§ **Problem statement**:
Your copy begins at the line with "hfov_deg: 41.1" and runs through the end of the data below. Set down only those lines exactly, without pictures.

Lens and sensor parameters
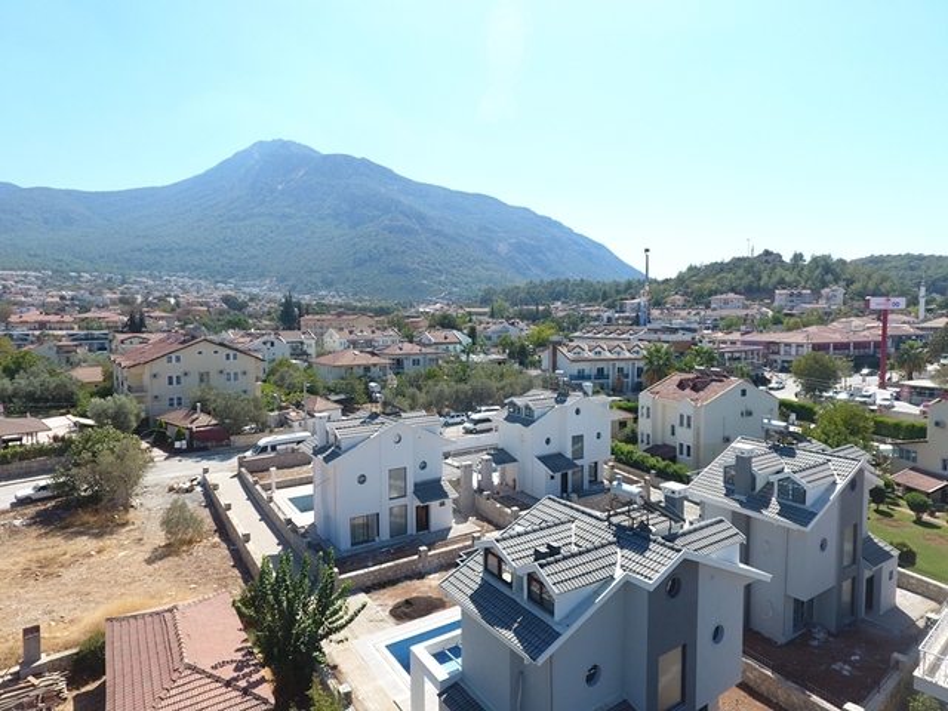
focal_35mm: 20
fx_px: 548
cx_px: 474
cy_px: 356
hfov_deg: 81.7
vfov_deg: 66.0
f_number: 2.8
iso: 100
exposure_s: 1/593
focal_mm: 3.61
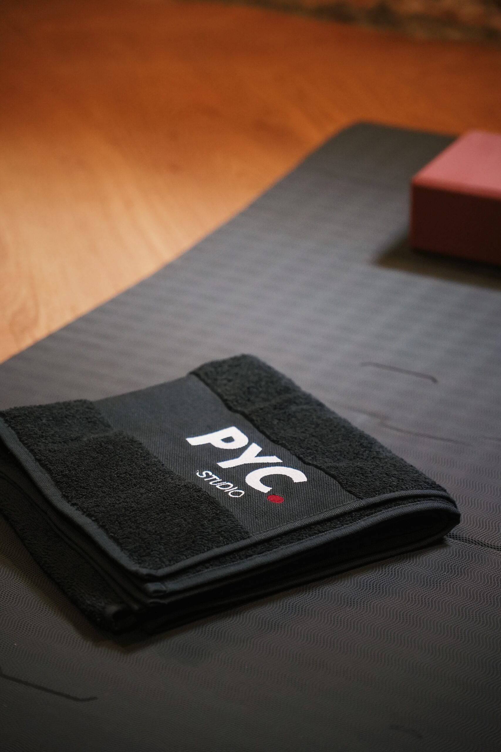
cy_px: 376
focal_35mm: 93
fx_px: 1941
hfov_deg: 14.7
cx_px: 250
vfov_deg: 21.9
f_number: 2.8
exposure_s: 1/100
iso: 2500
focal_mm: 62
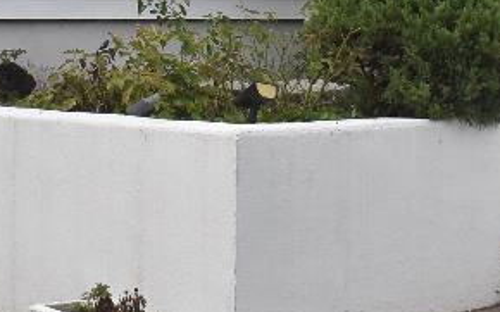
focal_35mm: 158
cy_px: -165
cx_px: 219
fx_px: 2152
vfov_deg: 8.1
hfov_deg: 13.2
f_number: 9
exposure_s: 1/320
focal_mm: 20
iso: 200
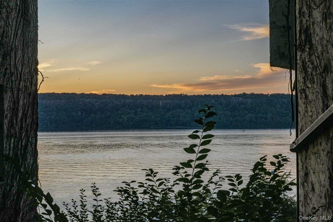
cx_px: 166
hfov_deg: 41.1
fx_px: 444
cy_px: 111
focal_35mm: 48
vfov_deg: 28.1
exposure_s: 1/80
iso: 1600
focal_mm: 48
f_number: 18
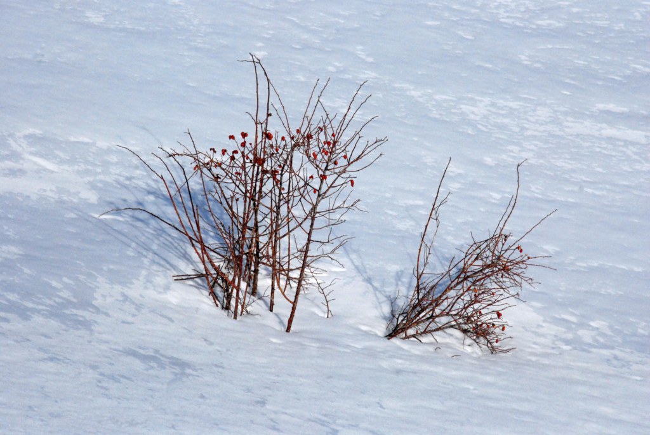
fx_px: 3036
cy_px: 218
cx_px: 325
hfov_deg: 12.2
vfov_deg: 8.2
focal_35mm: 168
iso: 1250
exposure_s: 1/4000
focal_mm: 112
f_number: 16
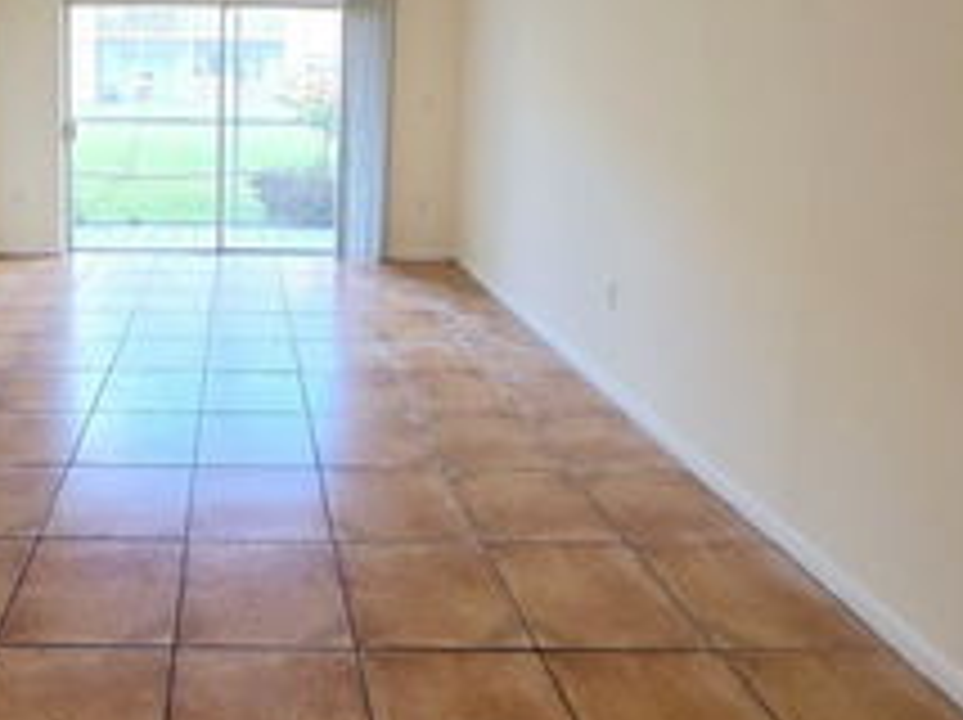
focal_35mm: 26
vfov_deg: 50.4
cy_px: 166
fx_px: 722
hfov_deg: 63.7
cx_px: 250
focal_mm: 2.2
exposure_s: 1/60
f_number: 2.2
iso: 100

§ **Task output**:
hfov_deg: 41.1
fx_px: 444
cy_px: 111
focal_35mm: 48
vfov_deg: 28.1
exposure_s: 1/80
iso: 1600
focal_mm: 48
f_number: 18
fx_px: 3036
cy_px: 218
cx_px: 325
hfov_deg: 12.2
vfov_deg: 8.2
focal_35mm: 168
iso: 1250
exposure_s: 1/4000
focal_mm: 112
f_number: 16
focal_35mm: 26
vfov_deg: 50.4
cy_px: 166
fx_px: 722
hfov_deg: 63.7
cx_px: 250
focal_mm: 2.2
exposure_s: 1/60
f_number: 2.2
iso: 100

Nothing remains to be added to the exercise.